## Auszug der Seite:
Wird der Organspendeausweis überflüssig?: Die wichtigsten Fakten zur erweiterten Zustimmungslösung

Deutschland hat seine Regelung zur Organspende reformiert. Wichtige Neuerung ist ein Online-Register aller Organspender. Die wichtigsten Fakten.

Die Entscheidung zur Organspende wird in Deutschland weiterhin freiwillig bleiben. Das hat der Bundestag am Donnerstag beschlossen. Für die sogenannte Zustimmungslösung zur Organspende haben 382 Abgeordnete gestimmt, dagegen votierten 261. Insgesamt hatten 671 Abgeordnete ihre Stimmkarte abgegeben. Zuvor war der Vorschlag von Gesundheitsminister Jens Spahn (CDU), die sogenannte Widerspruchslösung, abgelehnt worden.

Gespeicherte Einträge

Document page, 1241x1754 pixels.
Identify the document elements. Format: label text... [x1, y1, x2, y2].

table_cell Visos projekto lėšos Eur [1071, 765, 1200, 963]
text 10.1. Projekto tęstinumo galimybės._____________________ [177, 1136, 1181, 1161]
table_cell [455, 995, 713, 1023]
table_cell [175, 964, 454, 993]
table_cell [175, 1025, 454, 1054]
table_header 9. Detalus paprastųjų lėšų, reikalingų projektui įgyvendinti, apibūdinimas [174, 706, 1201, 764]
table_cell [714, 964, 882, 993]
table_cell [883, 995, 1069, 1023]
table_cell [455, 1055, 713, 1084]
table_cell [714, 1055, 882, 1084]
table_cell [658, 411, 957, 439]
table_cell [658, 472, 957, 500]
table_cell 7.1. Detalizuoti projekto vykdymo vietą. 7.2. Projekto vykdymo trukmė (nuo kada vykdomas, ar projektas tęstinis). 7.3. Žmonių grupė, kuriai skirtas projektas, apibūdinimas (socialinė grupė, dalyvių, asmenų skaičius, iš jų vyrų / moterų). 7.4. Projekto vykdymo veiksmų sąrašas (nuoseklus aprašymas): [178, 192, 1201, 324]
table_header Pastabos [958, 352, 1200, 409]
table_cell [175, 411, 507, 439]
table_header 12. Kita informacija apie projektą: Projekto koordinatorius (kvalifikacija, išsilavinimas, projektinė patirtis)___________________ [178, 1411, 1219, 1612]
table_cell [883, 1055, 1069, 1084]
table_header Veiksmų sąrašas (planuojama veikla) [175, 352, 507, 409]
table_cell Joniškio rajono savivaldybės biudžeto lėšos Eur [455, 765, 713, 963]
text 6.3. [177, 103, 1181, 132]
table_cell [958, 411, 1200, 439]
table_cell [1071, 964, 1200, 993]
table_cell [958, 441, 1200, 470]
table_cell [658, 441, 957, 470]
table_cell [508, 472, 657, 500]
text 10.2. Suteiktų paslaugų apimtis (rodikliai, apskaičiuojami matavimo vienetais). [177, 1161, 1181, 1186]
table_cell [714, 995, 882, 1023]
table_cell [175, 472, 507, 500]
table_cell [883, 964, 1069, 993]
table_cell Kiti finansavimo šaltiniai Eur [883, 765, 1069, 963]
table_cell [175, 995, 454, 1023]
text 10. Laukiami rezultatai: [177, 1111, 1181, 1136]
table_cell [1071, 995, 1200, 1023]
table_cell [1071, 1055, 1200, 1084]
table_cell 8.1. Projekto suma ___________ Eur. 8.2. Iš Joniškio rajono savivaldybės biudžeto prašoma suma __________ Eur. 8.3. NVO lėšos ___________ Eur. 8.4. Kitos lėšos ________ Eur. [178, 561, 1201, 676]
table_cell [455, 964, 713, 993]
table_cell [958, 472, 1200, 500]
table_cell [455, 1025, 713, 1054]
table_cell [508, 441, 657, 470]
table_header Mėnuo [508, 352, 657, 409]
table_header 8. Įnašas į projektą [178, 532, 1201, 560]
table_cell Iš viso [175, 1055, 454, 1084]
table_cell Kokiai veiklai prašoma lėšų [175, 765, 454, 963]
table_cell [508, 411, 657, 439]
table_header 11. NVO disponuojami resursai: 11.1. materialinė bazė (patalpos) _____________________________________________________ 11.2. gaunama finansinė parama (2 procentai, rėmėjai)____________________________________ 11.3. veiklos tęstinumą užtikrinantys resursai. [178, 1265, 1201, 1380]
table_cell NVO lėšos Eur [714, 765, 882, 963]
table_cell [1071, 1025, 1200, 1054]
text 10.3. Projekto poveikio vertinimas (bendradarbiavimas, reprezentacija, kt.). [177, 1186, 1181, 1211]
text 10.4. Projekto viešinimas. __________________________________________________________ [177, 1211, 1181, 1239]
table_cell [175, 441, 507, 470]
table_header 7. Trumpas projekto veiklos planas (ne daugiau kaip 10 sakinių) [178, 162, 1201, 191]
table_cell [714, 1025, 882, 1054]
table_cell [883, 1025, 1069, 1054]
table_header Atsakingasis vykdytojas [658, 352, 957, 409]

## Zu erledigende Aufgabe:
Schreiben Sie aus dem Text zur Organspende den Abschnitt ab, der mit „Wird der Organspendeausweis“ beginnt und bis einschließlich „Widerspruchslösung, abgelehnt worden.“ reicht.

## Lösung der Aufgabe:
Wird der Organspendeausweis überflüssig?: Die wichtigsten Fakten zur erweiterten Zustimmungslösung

Deutschland hat seine Regelung zur Organspende reformiert. Wichtige Neuerung ist ein Online-Register aller Organspender. Die wichtigsten Fakten.

Die Entscheidung zur Organspende wird in Deutschland weiterhin freiwillig bleiben. Das hat der Bundestag am Donnerstag beschlossen. Für die sogenannte Zustimmungslösung zur Organspende haben 382 Abgeordnete gestimmt, dagegen votierten 261. Insgesamt hatten 671 Abgeordnete ihre Stimmkarte abgegeben. Zuvor war der Vorschlag von Gesundheitsminister Jens Spahn (CDU), die sogenannte Widerspruchslösung, abgelehnt worden.